*** Opening of AVAILABLE RECORDS ***

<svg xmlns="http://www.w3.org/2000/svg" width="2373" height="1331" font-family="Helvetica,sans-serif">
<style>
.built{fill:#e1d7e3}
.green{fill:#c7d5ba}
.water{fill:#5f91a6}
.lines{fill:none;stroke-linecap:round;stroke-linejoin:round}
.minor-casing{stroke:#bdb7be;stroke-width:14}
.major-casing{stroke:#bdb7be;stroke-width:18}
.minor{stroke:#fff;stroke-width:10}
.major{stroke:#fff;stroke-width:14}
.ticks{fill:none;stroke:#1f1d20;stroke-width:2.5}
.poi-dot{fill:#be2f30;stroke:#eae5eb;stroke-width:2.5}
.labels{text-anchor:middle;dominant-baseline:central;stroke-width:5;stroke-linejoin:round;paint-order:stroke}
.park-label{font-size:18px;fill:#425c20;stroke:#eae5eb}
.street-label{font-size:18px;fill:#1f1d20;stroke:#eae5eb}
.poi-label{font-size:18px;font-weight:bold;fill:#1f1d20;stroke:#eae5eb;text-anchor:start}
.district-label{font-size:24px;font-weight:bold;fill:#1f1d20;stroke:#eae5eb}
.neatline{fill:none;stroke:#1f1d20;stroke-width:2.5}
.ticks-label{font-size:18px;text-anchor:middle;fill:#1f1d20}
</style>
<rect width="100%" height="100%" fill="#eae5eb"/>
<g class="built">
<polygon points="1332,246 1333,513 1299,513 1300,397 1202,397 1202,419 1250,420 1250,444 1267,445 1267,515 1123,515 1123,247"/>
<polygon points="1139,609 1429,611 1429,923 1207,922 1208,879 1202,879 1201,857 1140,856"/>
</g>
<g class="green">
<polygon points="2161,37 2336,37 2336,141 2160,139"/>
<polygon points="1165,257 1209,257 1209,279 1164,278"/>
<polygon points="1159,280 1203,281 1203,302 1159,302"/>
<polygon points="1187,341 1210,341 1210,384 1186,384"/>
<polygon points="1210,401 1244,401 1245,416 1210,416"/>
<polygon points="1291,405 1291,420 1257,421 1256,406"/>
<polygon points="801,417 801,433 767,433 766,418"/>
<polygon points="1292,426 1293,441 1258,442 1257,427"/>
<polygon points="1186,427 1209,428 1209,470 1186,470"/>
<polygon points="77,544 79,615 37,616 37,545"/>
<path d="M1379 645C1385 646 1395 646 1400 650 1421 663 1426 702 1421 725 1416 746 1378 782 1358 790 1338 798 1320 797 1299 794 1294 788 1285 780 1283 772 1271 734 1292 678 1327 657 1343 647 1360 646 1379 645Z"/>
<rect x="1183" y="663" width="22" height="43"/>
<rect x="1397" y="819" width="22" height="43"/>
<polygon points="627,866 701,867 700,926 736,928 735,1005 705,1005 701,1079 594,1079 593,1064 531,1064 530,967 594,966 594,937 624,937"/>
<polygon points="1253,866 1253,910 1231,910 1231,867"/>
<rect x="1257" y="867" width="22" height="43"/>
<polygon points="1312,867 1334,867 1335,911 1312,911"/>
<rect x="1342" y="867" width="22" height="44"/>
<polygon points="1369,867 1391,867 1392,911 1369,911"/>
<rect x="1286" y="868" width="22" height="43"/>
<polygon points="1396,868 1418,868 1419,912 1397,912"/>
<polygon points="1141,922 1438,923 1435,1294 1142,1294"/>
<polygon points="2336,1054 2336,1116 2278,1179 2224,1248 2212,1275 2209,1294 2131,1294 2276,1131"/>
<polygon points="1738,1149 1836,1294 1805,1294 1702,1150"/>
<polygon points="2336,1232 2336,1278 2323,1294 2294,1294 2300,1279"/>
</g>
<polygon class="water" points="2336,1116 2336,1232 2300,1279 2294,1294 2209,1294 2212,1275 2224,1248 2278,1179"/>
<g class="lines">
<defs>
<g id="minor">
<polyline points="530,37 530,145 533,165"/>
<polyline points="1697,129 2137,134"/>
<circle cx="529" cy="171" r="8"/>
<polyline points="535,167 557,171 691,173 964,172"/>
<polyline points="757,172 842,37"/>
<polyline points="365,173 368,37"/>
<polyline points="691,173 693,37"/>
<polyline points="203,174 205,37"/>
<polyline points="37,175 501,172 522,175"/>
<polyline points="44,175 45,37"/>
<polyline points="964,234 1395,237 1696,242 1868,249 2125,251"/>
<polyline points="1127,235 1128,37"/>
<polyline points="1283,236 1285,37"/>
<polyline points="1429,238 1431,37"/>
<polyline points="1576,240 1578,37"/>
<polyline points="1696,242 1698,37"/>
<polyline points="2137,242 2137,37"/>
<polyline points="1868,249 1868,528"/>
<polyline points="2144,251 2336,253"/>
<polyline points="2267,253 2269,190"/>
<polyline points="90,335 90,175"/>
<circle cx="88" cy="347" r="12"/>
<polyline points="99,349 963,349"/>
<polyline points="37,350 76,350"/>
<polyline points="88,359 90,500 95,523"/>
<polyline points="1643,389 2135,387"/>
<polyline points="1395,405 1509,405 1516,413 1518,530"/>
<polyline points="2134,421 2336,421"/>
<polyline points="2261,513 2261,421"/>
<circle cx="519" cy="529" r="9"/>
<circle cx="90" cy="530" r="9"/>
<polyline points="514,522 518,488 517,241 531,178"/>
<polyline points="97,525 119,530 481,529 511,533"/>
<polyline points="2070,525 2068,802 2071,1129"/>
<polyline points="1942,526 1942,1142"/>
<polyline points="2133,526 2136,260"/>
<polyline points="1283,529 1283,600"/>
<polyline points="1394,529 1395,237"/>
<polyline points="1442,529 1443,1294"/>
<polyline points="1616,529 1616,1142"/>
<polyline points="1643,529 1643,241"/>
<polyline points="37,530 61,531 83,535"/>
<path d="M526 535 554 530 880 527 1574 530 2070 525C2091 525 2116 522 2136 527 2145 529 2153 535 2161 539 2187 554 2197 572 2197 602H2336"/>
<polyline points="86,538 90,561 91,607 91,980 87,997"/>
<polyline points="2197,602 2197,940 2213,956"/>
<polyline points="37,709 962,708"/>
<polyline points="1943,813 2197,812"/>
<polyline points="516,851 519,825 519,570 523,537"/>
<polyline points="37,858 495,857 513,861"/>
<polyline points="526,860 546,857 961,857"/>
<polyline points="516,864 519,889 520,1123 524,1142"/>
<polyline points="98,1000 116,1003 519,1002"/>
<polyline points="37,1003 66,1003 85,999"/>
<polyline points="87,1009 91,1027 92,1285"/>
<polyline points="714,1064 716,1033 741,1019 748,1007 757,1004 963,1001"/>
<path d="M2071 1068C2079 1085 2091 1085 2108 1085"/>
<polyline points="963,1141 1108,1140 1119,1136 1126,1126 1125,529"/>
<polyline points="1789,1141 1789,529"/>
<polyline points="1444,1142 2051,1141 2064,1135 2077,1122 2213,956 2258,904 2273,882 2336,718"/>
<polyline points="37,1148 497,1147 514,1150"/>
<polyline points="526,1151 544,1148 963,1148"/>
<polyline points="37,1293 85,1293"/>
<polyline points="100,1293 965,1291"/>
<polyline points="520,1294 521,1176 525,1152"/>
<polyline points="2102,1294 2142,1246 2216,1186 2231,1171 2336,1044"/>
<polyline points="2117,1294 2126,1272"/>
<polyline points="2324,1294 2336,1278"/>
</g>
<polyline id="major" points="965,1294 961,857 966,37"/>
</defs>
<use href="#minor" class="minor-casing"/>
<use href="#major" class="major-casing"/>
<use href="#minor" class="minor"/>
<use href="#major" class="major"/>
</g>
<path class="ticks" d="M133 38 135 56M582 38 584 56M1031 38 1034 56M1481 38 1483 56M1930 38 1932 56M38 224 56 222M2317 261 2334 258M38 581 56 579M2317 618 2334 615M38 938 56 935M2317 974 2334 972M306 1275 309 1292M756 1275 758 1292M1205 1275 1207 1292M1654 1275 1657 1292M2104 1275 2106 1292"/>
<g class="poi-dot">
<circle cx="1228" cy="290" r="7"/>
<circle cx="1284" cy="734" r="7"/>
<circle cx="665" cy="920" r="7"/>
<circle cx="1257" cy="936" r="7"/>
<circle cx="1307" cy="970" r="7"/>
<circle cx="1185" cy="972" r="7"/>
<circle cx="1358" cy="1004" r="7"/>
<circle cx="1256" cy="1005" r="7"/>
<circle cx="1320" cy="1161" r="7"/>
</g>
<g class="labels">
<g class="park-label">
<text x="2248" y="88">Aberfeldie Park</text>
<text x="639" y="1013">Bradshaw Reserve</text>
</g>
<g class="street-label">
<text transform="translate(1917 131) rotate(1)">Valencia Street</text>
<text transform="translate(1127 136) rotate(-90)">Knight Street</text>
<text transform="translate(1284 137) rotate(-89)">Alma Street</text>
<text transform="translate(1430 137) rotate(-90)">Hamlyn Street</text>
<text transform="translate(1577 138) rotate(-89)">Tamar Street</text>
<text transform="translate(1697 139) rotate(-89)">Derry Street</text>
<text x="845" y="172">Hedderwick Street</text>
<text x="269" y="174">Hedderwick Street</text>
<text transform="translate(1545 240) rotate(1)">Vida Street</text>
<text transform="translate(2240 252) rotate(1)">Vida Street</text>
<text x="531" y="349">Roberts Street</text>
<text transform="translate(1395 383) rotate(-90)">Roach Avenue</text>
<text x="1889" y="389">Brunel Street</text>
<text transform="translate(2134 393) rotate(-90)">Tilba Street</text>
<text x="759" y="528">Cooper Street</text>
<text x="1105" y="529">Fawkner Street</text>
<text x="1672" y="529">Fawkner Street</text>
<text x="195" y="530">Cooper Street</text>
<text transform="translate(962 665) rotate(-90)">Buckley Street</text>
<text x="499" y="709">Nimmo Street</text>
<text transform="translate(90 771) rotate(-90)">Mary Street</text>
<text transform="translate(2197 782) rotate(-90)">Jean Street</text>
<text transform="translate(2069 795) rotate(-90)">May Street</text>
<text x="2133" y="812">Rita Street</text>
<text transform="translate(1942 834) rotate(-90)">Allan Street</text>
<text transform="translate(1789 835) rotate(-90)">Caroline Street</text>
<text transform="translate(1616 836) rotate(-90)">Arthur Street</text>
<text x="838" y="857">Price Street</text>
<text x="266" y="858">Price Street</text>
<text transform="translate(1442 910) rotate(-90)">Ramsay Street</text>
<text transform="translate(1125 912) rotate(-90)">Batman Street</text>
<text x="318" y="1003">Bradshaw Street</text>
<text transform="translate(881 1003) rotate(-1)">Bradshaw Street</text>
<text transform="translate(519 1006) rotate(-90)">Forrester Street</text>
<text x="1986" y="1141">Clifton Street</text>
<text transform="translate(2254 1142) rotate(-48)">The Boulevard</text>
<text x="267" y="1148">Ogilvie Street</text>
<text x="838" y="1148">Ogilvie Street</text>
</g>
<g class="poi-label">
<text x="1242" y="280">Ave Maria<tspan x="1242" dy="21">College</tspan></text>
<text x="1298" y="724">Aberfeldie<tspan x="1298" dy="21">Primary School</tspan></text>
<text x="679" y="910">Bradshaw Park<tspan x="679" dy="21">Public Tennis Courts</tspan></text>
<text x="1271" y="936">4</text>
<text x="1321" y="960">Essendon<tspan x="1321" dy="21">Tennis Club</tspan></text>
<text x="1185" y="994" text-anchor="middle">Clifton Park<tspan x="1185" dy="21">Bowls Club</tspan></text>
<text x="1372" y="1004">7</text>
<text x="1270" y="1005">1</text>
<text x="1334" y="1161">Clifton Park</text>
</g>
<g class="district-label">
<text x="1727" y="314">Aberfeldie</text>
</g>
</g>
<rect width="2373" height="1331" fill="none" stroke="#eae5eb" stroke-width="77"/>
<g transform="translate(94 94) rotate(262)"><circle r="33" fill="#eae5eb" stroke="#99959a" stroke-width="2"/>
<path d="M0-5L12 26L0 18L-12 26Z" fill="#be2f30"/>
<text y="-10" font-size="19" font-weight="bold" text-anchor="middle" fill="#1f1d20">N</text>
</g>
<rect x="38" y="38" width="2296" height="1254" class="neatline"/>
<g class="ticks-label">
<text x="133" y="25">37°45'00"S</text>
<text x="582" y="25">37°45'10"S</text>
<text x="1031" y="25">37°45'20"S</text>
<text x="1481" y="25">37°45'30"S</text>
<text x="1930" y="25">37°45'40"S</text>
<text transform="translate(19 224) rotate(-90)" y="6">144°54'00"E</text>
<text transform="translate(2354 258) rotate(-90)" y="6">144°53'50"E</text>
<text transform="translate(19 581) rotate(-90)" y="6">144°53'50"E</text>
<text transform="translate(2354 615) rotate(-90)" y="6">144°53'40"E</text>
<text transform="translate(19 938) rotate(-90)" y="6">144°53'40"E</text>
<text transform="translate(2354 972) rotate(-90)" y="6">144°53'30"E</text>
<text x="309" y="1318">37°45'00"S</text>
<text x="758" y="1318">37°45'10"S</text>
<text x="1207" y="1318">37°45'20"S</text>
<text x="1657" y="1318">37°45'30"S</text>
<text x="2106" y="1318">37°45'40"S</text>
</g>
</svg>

*** Close of AVAILABLE RECORDS ***

ASSIGNED TASK: Which lines in the records above include the word "Price"? Copy them out.

SOLUTION TO THIS PROBLEM:
<text x="838" y="857">Price Street</text>
<text x="266" y="858">Price Street</text>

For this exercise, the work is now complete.